Little Leaf Farms appears to be attempting to use trademark law to protect....a method of growing lettuce.

Here's the application, which claims "a three-dimensional configuration of a lettuce leaf with a curled and curved spine leading into ruffled edges" for use in connection with fresh lettuce:

https://tsdr.uspto.gov/#caseNumber=97912382&caseType=SERIAL_NO&searchType=statusSearch

#TradeDress #LittleLeaf

Trademark Status & Document Retrieval

Little Leaf's VP of marketing said that the shape is "due to a type of seed that has the inherent ability to grow into a curly lettuce, which is then nurtured with a particular recipe of natural light, moisture, nutrients, and custom-built greenhouses."

https://www.fastcompany.com/90894369/can-you-really-trademark-the-shape-of-lettuce-were-about-to-find-out

So, basically, they want to use trademark law monopolize a certain method of growing this particular type of seed.

That's not what trademark law is supposed to do.

#TradeDress #Functionality #AbolishTradeDress

Okay, so, wow. Lots of questions about this part:

"Little Leaf doesn’t own exclusive rights to said seed, or else it would be filing for a plant patent application."

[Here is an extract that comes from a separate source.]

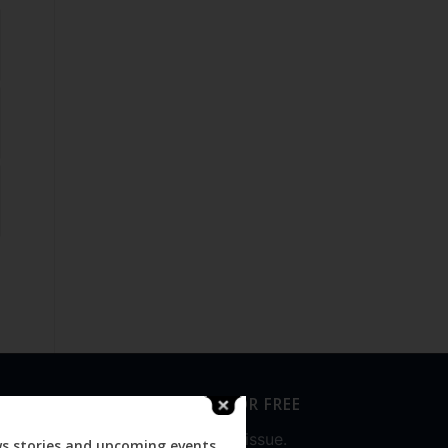
SUBSCRIBE FOR FREE
Never miss an issue.
ws stories and upcoming events.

https://www.fastcompany.com/90894369/can-you-really-trademark-the-shape-of-lettuce-were-about-to-find-out

For more on plant patents (which only apply to asexually reproduced plants), see Chapter 11 of our free casebook:
https://patentlawcasebook.com/

CC: @jocelynbosse

#PlantPatents #PatentFedi

In addition to plant patents (those issued pursuant to 35 U.S.C. § 161), the U.S. also allows for plant protection--assuming the relevant conditions are satisfied--via utility patents (35 U.S.C. § 101) and PVPs (a regime that's actually administered by the USDA, not the USPTO): https://www.ams.usda.gov/services/plant-variety-protection
Plant Variety Protection | Agricultural Marketing Service

Anyway, IF (as this article suggests), the actual innovation here is the growing process, that is the kind of thing that could potentially be protected by a utility patent.
Btw, if you think plants x patents is an interesting area, definitely give @jocelynbosse a follow
@design_law Yes and since it's been on the market, even if they had a new variety, they've destroyed novelty by now.

@design_law @jocelynbosse

Ha! I could have just waited 11 seconds on my question. :)

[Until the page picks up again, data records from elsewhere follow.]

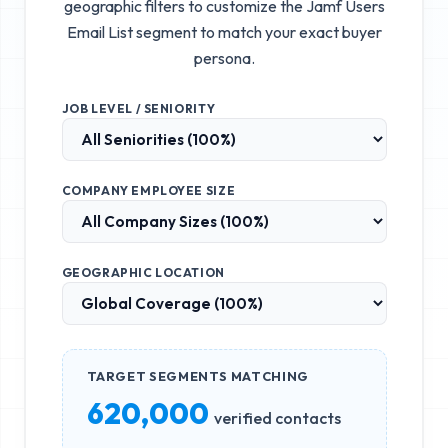
geographic filters to customize the
Jamf Users
Email List
segment to match your exact buyer
persona.
JOB LEVEL / SENIORITY
COMPANY EMPLOYEE SIZE
GEOGRAPHIC LOCATION
TARGET SEGMENTS MATCHING
620,000
verified contacts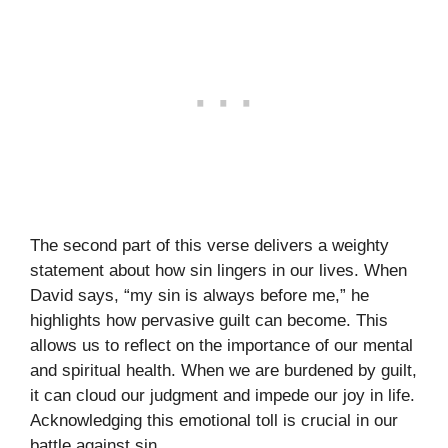
The second part of this verse delivers a weighty
statement about how sin lingers in our lives. When
David says, “my sin is always before me,” he
highlights how pervasive guilt can become. This
allows us to reflect on the importance of our mental
and spiritual health. When we are burdened by guilt,
it can cloud our judgment and impede our joy in life.
Acknowledging this emotional toll is crucial in our
battle against sin.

@JasonPerseus No worries. Plant protection is super interesting but I'm still pretty new to the area. I defer to @jocelynbosse on all serious questions in that domain.
@JasonPerseus Ha, no worries. Btw, if you are interested in plant patents, @jocelynbosse is the person to follow

@design_law

Would this be more appropriately a patent-related kind of claim?